Son zamanlarda küresel güçlerin güç gösterisi füze sistemlerinin reklamı üzerine devam etmektedir. ABD`nin NATO gölgesinde Baltık Denizine ve özelde Bulgaristan`a askeri sevkiyatına paralel olarak Rusya`nın etrafına füze savunma sistemleri yerleştirmesine Rusya`dan sınırsız menzilde nükleer başlık taşıyabilecek 200 ton ağırlığında dev füzesi tanıtıldı. Çin ise uzaya ‘uzun yürüyüş 7` füzesini fırlattı. 2017 Aralık ayında Çin ilk defa hipersonik planör füze denemesini başarılı bir şekilde sonuçlandırmasına karşılık ABD`de hipersonik silah geliştirdiğini duyurdu.

Çin, silahlanmaya daha çok teknolojik gelişmelerle cevap vermekte; teknolojik ticaretini güçlü ve etkili, askeri olarak ise disiplinli ve temkinli bir şekilde ilerlemeye çalışmaktadır. Yüzyılın projesi olma özelliğini taşıyan ‘Bir Kuşak Bir Yol` için Pekin`den Londra`ya, demiryolu güzergâhında önemli noktalara ve deniz yolu güzergâhından ise Hint Okyanusu, Umman Denizi, Kızıl Denizde önemli stratejik noktalara yerleşmeye çalışmaktadır.

Bakü-Tiflis-Kars demir yolunun hizmete başlaması ve Türkiye`nin demir yolunu Pekin`e kadar entegre etmeye istekli olmasına karşın Çin sessiz kalmamış; Türkiye`nin doğuya bakmasına karşılık Çin Türkiye`de uzun yıllar Avrupa`da yaptığı her şeyi satın alma politikasına başlamıştır. Son zamanlardaki Çin girişimlerini sıralayacak olursak; Ziraat Bankası 2017 Aralık ayında Çinli bankadan 600 milyon dolar kredi, Hong Kong China-Turkey Investment tarafından Time Power Projesi, Bank Of China ile ICBC Türkiye`de şube açmaya çalışması, Huawei`nin Türkcell ile teknolojik altyapı çalışmaları, ZTE Netaş ile ortak proje, son zamanlarda büyük futbol kulüplerle görüşmeler, Deniz yoluna entegre için 2015`te Kumport Limanının Cosco Pacific`e satılması, son olarak Bakü-Kars demiryolunun İstanbul`a oradan da Avrupa`ya bağlanma projesinde önemli bir konum ve geçişe sahip olacak Yavuz Sultan Selim Köprüsü`nden hisse alımının görüşüldüğü ortaya çıktı.

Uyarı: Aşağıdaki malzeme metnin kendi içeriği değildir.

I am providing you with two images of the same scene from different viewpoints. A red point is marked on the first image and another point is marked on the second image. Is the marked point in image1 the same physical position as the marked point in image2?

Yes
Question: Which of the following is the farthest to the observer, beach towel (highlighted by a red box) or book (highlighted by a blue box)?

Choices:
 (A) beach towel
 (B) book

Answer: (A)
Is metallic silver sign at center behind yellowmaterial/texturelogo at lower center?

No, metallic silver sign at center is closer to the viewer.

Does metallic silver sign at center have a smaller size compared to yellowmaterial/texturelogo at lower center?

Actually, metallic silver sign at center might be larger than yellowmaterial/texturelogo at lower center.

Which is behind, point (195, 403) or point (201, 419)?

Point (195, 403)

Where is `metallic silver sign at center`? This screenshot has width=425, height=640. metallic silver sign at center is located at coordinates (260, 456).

Bunu biraz açalım; Köprüde pay sahipleri Astaldi %20 ve IC İçtaş Yatırım Holding A.Ş.`in ise %80 ortak, İtalyan Şirket olan Astaldi Spa kendi payı olan %20 payı satmak düşüncesinde ve ortaklık prosedürüne göre IC İçtaş`ta ortağın sattığı kadar satmak zorunda ve  %40 satılmış olacak buna talip olacak şirketlerin arasında Çinli şirketler var.  Bunlarla bitmiyor…

Çin`in dev kuruluşları bankacılık, teknoloji, enerji ve madencilikte Türkiye`de büyük yatırımlar yapmaya çalışmaktadırlar. Bor mineralleri Çinlilerin ilgisini çekebilir mi?

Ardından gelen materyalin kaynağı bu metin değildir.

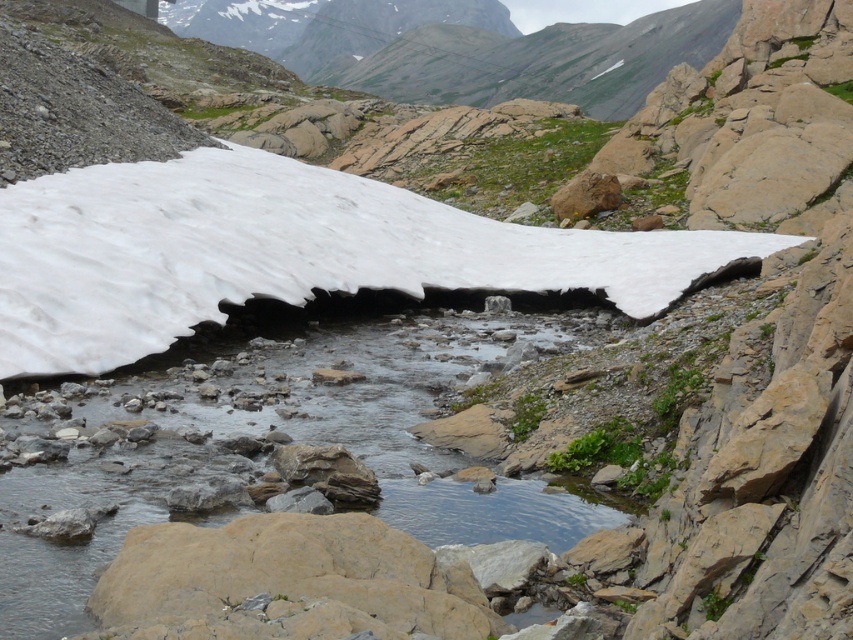
Which is more to the right, white matte snow at upper center or clear water at center?

white matte snow at upper center

Is white matte snow at upper center positioned before clear water at center?

No.

Locate an element on the screen. white matte snow at upper center is located at coordinates (283, 252).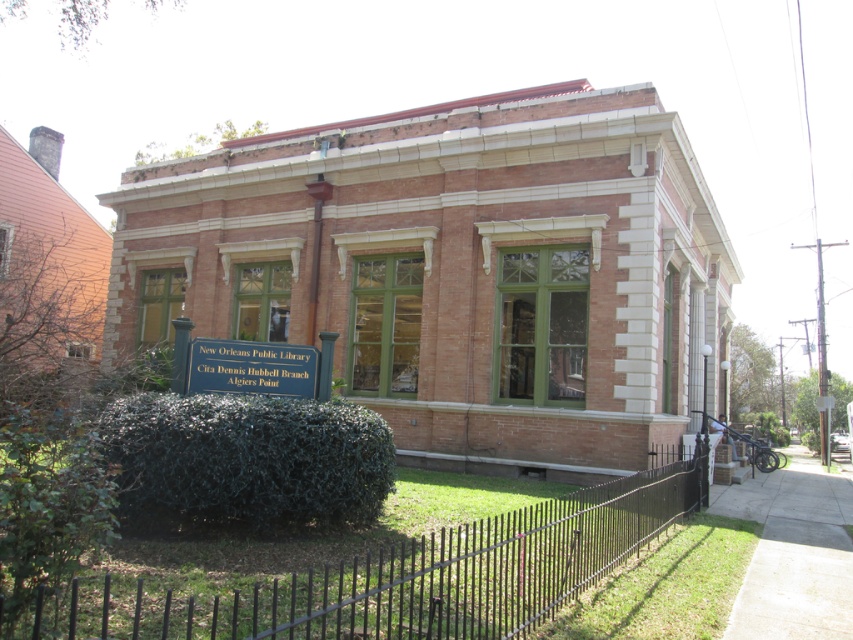
You are standing in front of the library and notice two points marked on the ground. One is at point [297,515] and the other at point [285,372]. Which point is closer to the entrance of the library?

Point [297,515] is in front of point [285,372], so it is closer to the entrance of the library.

You are a gardener planning to trim the dark green bush at lower left and the metallic silver sign at center. Based on their widths, which one requires more attention to avoid overgrowth?

The dark green bush at lower left might be wider than the metallic silver sign at center, so it requires more attention to avoid overgrowth.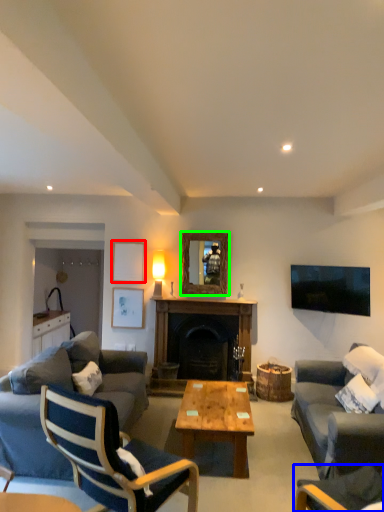
Question: Which object is the closest to the picture frame (highlighted by a red box)? Choose among these: chair (highlighted by a blue box) or mirror (highlighted by a green box).

Choices:
 (A) chair
 (B) mirror

Answer: (B)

Yazılım, bilgi teknolojileri, endüstriyel robotlar, güneş enerjisiyle çalışan cihazlar da üretimini de artırarak büyümeyi gerçekleştirmekte, Çin teknoloji alanında rakip tanımamaktadır.

Türkiye ise İpek Yoluna demir yollarıyla hazırlık yaparken teknolojik altyapıyla ilgili herhangi bir pazar oluşturamamaktadır. Çin`e yatırımları Çinli turistlerle sınırlı kalmaktadır. Dış dünyaya yavaş yavaş açılan Çinlileri sadece turist olarak görmek küresel büyümede Türkiye`yi Maldiv adaları yapmaktan öteye gidemeyecektir. Kapı komşumuz Yunanistan`ın Avrupa üretimine karşı turizm devleti olarak hizmet vermesi ve üretimde bağımlılığı ve ülkesini turizm ile sınırlandırması Avrupa`ya karşı el pençe divan durması olarak sonuçlandı.

Türkiye, Çin ekonomi politikasına iç dinamikleri gözeterek müdahale ile karşılık vermesi, bor madenlerindeki tutuculuğunu genişletmesi, İpek Yolunda söz sahibi ülkeler arasına koyacaktır.